NSU-Affäre in Baden-Württemberg: Selbstreinigung kann beginnen

Zwei Rechtsextremismus-Experten sagen vor dem Untersuchungsausschuss in Stuttgart aus. Dort herrscht plötzlich Aufklärungswille.

Spurensicherung in Bad Cannstatt: Der Wagen, in dem ein potenzieller Zeuge zum Mord an der Polizistin Kiesewetter verbrannte Bild: dpa

STUTTGART taz | „Das kann ein ernsthafter Versuch werden“, sagt Hajo Funke nach seiner Anhörung vor dem NSU-Untersuchungsausschuss in Baden-Württemberg. Dort war er am Freitag als Sachverständiger geladen.

Tags zuvor hatte er im NSU-Untersuchungsausschuss in Hessen gesprochen. „Bis gestern habe ich gedacht, dass Baden-Württemberg das schwierigste Pflaster ist“, sagte Funke am Freitag. Doch in Baden-Württemberg habe er zu seiner Überraschung eine größere Bereitschaft verspürt, noch offene Fragen zu klären, als zuvor im schwarz-grün regierten Hessen.

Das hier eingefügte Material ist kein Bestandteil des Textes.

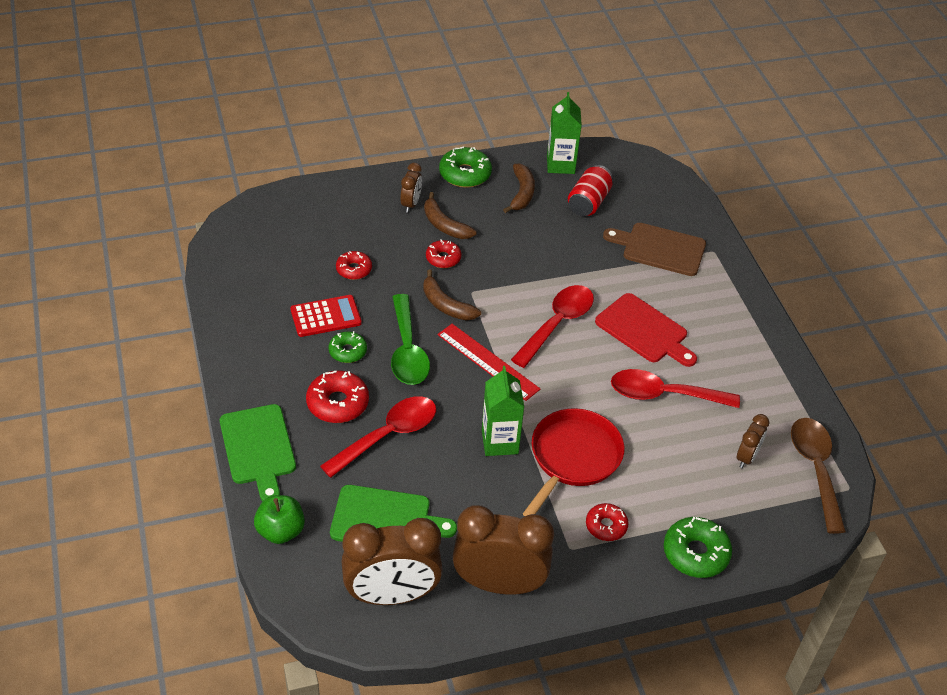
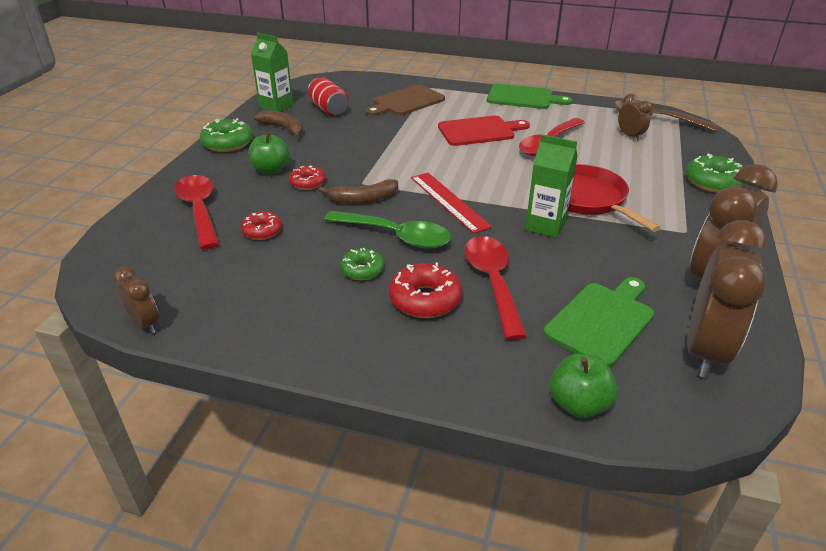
camera: 55 degrees left, 10 degrees down
(258, 448) = (442, 379): green cutting board -> green cutting board (523, 97)
(326, 316) = (302, 268): red calculator -> none
(411, 204) = (224, 177): brown clock -> brown clock (145, 324)
(444, 225) = (271, 170): brown banana -> green apple
(488, 361) = (449, 201): red ruler -> red ruler turned 75 degrees clockwise
(557, 324) = (438, 159): red spoon -> red spoon (199, 210)
(606, 526) = (668, 208): red donut -> none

Die SPD-Fraktion in Baden-Württemberg, Koalitionspartner der Grünen, hatte sich lange gegen einen Untersuchungsausschuss gewehrt. Nachdem eine Enquete-Kommission zum Thema wegen einer Gutachtenaffäre bei den Grünen gescheitert ist, einigten sich alle Fraktionen aber doch darauf. Anfang Januar nahm der Ausschuss unter dem Vorsitz des SPD-Abgeordneten Wofgang Drexler die Arbeit auf.

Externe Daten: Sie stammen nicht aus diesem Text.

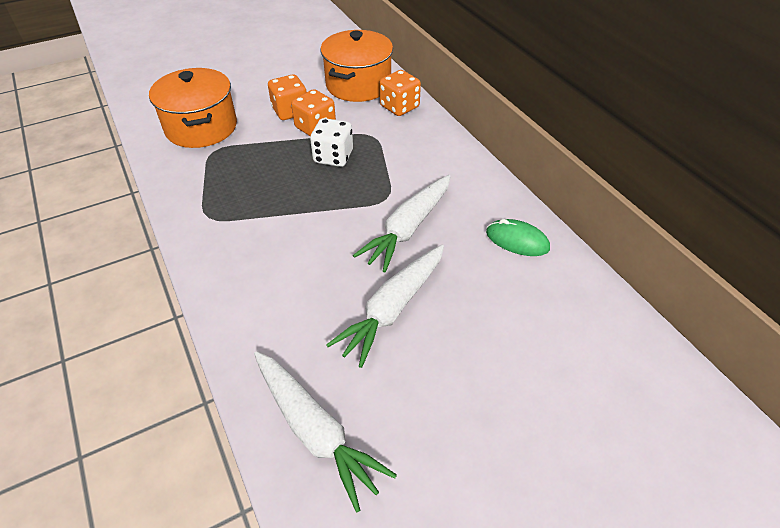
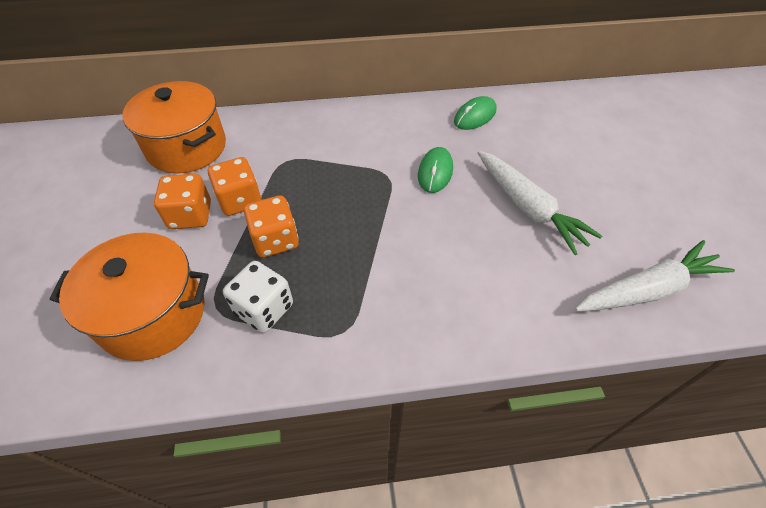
camera: 70 degrees left, 5 degrees up
(333, 157) = (302, 198): white dice -> white dice (264, 309)
(399, 107) = (252, 129): orange dice -> orange dice (275, 240)
(408, 228) = (435, 172): white carrot -> green mouse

Dabei geht es um „die Aufarbeitung der Kontakte und Aktivitäten des Nationalsozialistischen Untergrunds (NSU) in Baden-Württemberg und die Umstände der Ermordung der Polizeibeamtin M. K.“ – gemeint ist Michelle Kiesewetter, die in Heilbronn aus bislang noch ungeklärten Gründen von den NSU-Terroristen erschossen wurde.

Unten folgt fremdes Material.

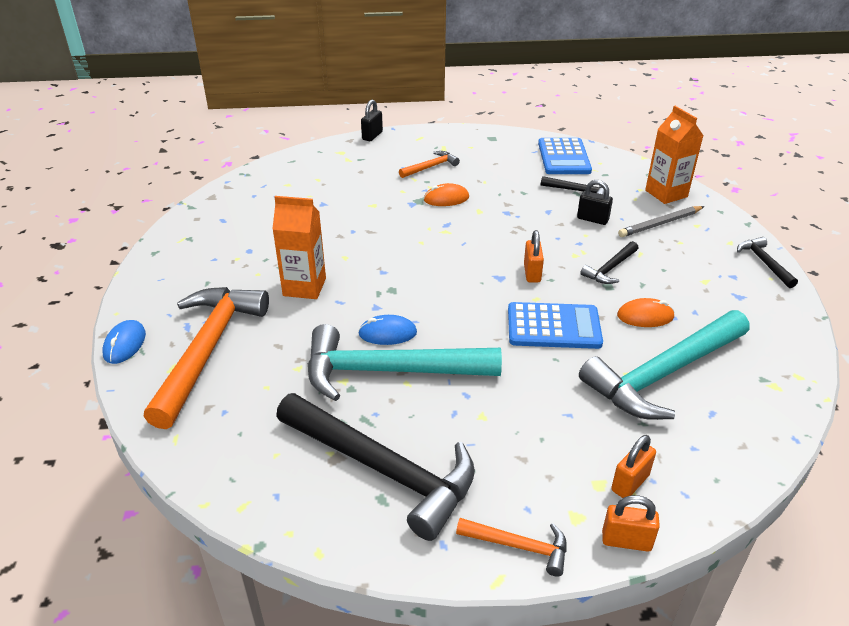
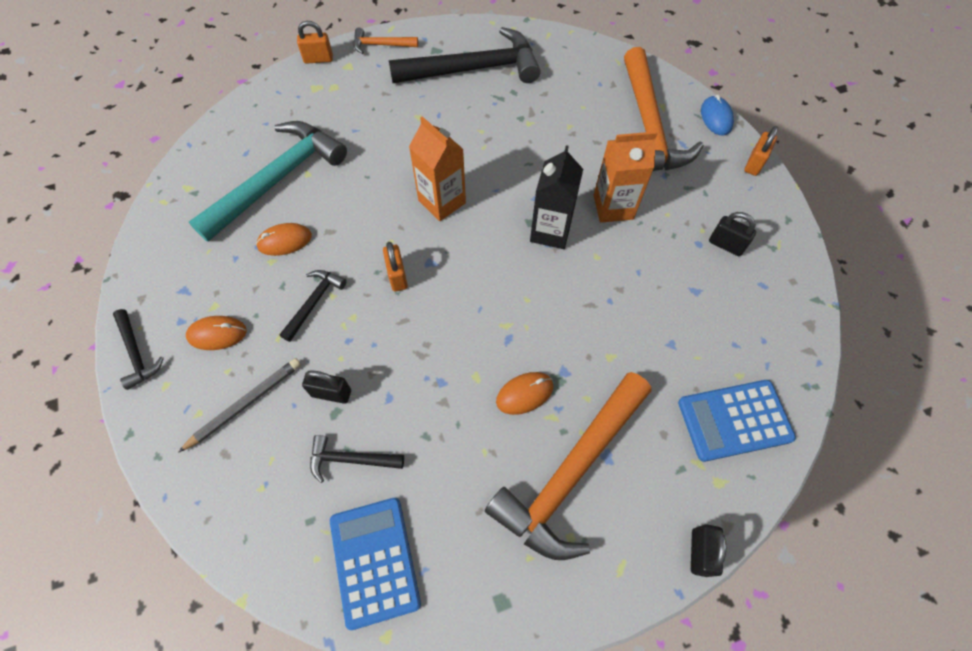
camera: 165 degrees right, 25 degrees up
(227, 246) = (726, 245): none -> black padlock
(376, 280) = (550, 231): none -> black carton
(383, 469) = (474, 69): black hammer -> black hammer turned 150 degrees clockwise
(387, 333) = (514, 172): blue mouse -> none
(389, 371) = (498, 137): turquoise hammer -> none
(431, 167) = (571, 472): orange hammer -> orange hammer, size x2.17
(553, 326) = (370, 210): blue calculator -> blue calculator (734, 420)
(630, 483) = (313, 91): orange padlock -> orange padlock (754, 163)
(666, 193) = (224, 485): orange carton -> orange carton (442, 202)
(695, 263) = (217, 334): none -> orange mouse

Der lange Weg zur Aufarbeitung

Baden-Württemberg sei „der zweitwichtigste Standort des NSU“, davon ist der Politologe Funke überzeugt. Dass ausgerechnet dort die parlamentarische Kontrolle der NSU-Ermittlungen nicht in Gang kam ärgerte ihn deshalb besonders.

In einem offenen Brief an Ministerpräsident Winfried Kretschmann (Grüne) schrieb er, die Enquetekommission habe einer Farce geglichen, und forderte die „Selbstreinigung des baden-württembergischen Staatsapparats“. Am Freitag lobte Funke den Ausschuss ausdrücklich. „Ich habe jetzt den Eindruck, dass sie es wirklich wissen wollen.“

Er nehme seine Kritik zwar nicht zurück, aber der Vorsitzende Drexler habe ihn mit seinem unbedingten Aufklärungswillen überzeugt. Offenbar habe er auch die Kompetenz, schnell Akten zu beschaffen, was bisher in Baden-Württemberg eher zäh gewesen sei.

Der rästelhafte Tod des Florian H.

Außer Funke hatte auch die taz-Journalistin Andrea Röpke vor dem Ausschuss gesprochen und etliche offene Fragen angesprochen. Dazu gehört der Fall Florian Heilig (21), mit dem sich der Stuttgarter Ausschuss ab seiner nächsten Sitzung beschäftigen wird. Der Mann aus Eppingen bei Heilbronn hatte sich schon vor dem Auffliegen des NSU damit gebrüstet, er wisse, wer die Polizistenmörder von Heilbronn seien.

LKA-Mitarbeiter wollten sich am 16. September mit ihm treffen. Doch wenige Stunden zuvor verbrannte Heilig in seinem Auto auf der Zufahrt zu einem Campingplatz in Stuttgart-Bad Cannstatt. Es ist einer der rätselhaften Todesfälle im NSU-Umfeld. Die Staatsanwaltschaft geht von einem Selbstmord aus. Doch Akten des Aussteigerprojektes Big Rex sollen belegen, dass Heilig die rechte Szene verlassen wollte. Womöglich wurde aus der rechten Szene heraus Druck auf ihn ausgeübt.

Ein Anruf am Tag vor seinem Tod soll ihn in tiefe Verzweiflung gestürzt haben, berichtet Funke, der mit Heiligs Familie sprechen konnte. Er geht davon aus, dass Heilig in den Tod getrieben oder ermordet wurde. „Wenn man den Fall klären könnte, wäre schon viel gewonnen“, sagt Funke. Die Akten zu dem Fall sollen dem Ausschuss bereits vorliegen.

Anschließend wartet ein noch größerer Brocken: Die Untersuchung des Polizistenmordes in Heilbronn. Dazu wird der Ausschuss Akten vom Oberlandesgericht München erhalten. Auch die habe bislang, so heißt es in Stuttgart, noch kein Untersuchungsausschuss gesehen.